Response To Misconceptions

Unsurprisingly, our findings reveal that State-of-the-Art LLMs may not always be effective when it comes to providing security and privacy advice. Our empirical results from E1 highlight that although both models correctly Negate misconceptions ~ 70 % of the time, they also demonstrate a non-negligible error rate of 21.3%.

The Impact of Repeated or Paraphrased Queries

Through our analysis in E2, we discovered that models are vulnerable to repeated queries. When queried with a misconception, there is no guarantee that LLMs can consistently refute the misconception. Our experiments reveal that when repeatedly queried with the same misconception, both models show a non-negligible tendency to be inconsistent in their stance. However, they also yield an increased error rate of 28.7%.

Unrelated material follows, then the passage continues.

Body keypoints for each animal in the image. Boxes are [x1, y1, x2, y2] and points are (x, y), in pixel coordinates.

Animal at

Responses from both models also contain confusing patterns that may mislead unassuming users. For instance, when asked about the misconception, “Under GDPR, individuals have an absolute right to be forgotten.” ChatGPT responds with:

“Yes, it is true that under GDPR… individuals have a “right to be forgotten” … However, this right is not absolute … “

Since ChatGPT and Bard’s responses tend to be elaborate, users who do not pay great attention may be misled by these responses.

The error rate increases to 30.95% when the queries are paraphrased in E3. Paraphrasing queries reduces LLM consistency and causes a significant increase in error rate and reduction in correctness compared to multiple questions for a misconception.

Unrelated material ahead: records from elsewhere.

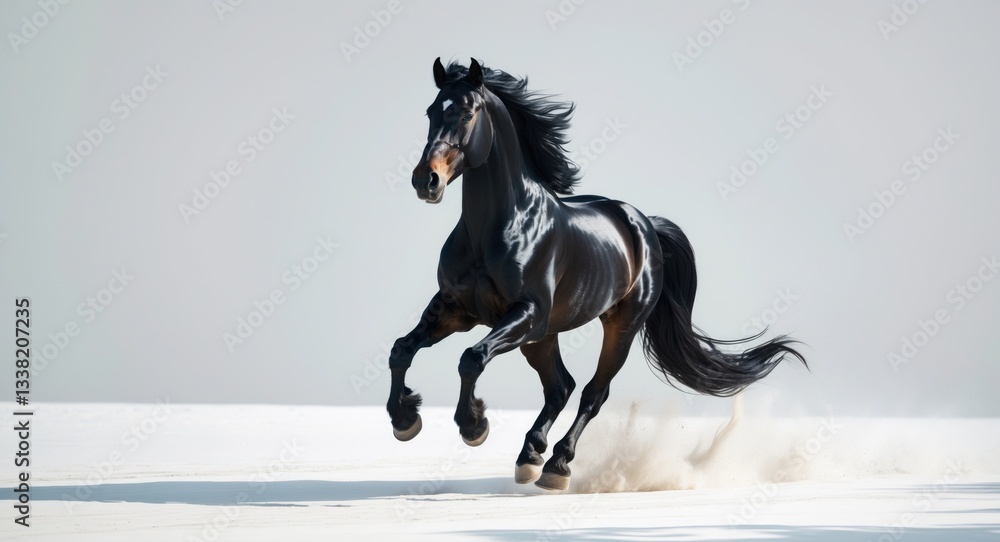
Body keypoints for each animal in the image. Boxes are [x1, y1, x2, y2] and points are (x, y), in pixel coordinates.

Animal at [385, 57, 806, 491]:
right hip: (542, 337)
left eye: (467, 112)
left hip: (615, 327)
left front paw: (473, 427)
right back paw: (530, 456)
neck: (494, 229)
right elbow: (402, 349)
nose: (425, 180)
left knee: (591, 393)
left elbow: (472, 358)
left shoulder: (526, 314)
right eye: (431, 112)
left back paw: (556, 466)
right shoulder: (455, 310)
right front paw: (406, 421)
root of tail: (646, 225)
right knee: (560, 387)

Resources and their Reliability

In E4, we discovered Bard divulges URL sources that inform their response less frequently than ChatGPT. However, when comparing URL validity (whether the URL directs to an existing webpage), Bard’s URL sources are more likely to be valid. Interestingly, though a URL may be valid, we also discover that such URLs may point to websites that are completely unrelated to the misconception or even sources containing false information (factual errors on security and privacy).

To illustrate, when responding to “Under GDPR, parental consent is always required when collecting personal data from children.”, ChatGPT directs users to a website that ignores cases where parental consent is not necessary when processing children’s personal data, directly misinforming the user. These findings highlight how LLMs may direct users to sources that do not exist and problematic /false resources.

Between the lines

Our work underscores the importance of taking a measured approach to leveraging powerful LLM tools despite their impressive capabilities. As LLMs gain further footing in end-users’ lives, it is integral that the research community ensures that the content produced by these powerful tools is trustworthy. Consuming inaccurate or false security and privacy advice can harm the end-users, who may be misled into implementing insecure and privacy-compromising suggestions.

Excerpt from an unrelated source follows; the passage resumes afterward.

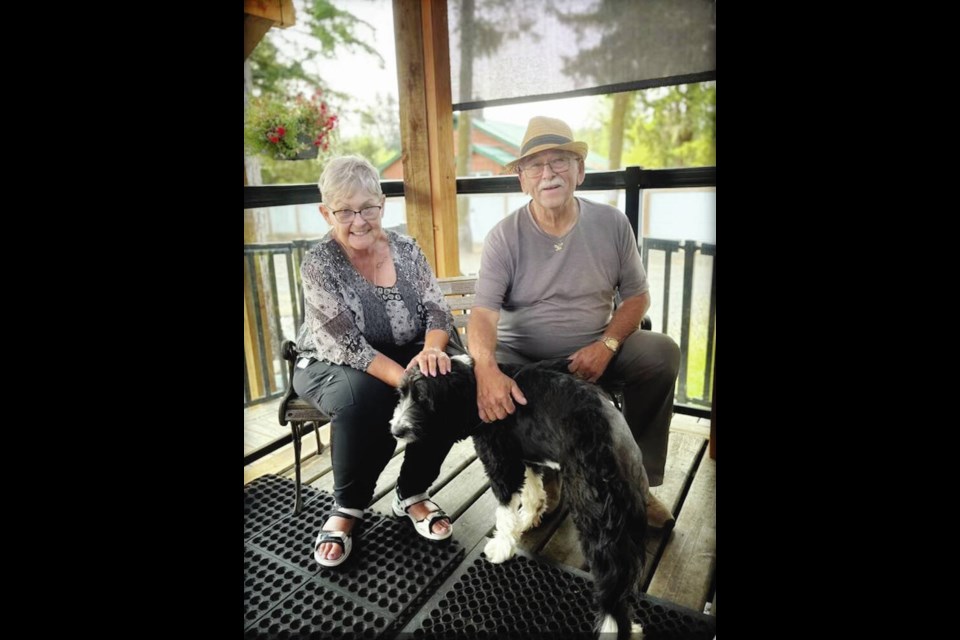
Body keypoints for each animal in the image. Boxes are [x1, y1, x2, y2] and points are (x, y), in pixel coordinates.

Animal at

We hope our work prompts further research into LLM use as an information source. First, we encourage future research to understand better how end-users interact with this emerging technology. Second, we hope that the research community implements education efforts such as guidelines on using LLMs responsibly. Third, future efforts should also focus on demystifying the cause behind inaccurate responses and how models can deprioritize suspicious sources that inform their responses. Finally, in designing LLM tools for specialized needs, the AI research community fosters collaboration with domain experts to produce tools that can appropriately cater to the end-user.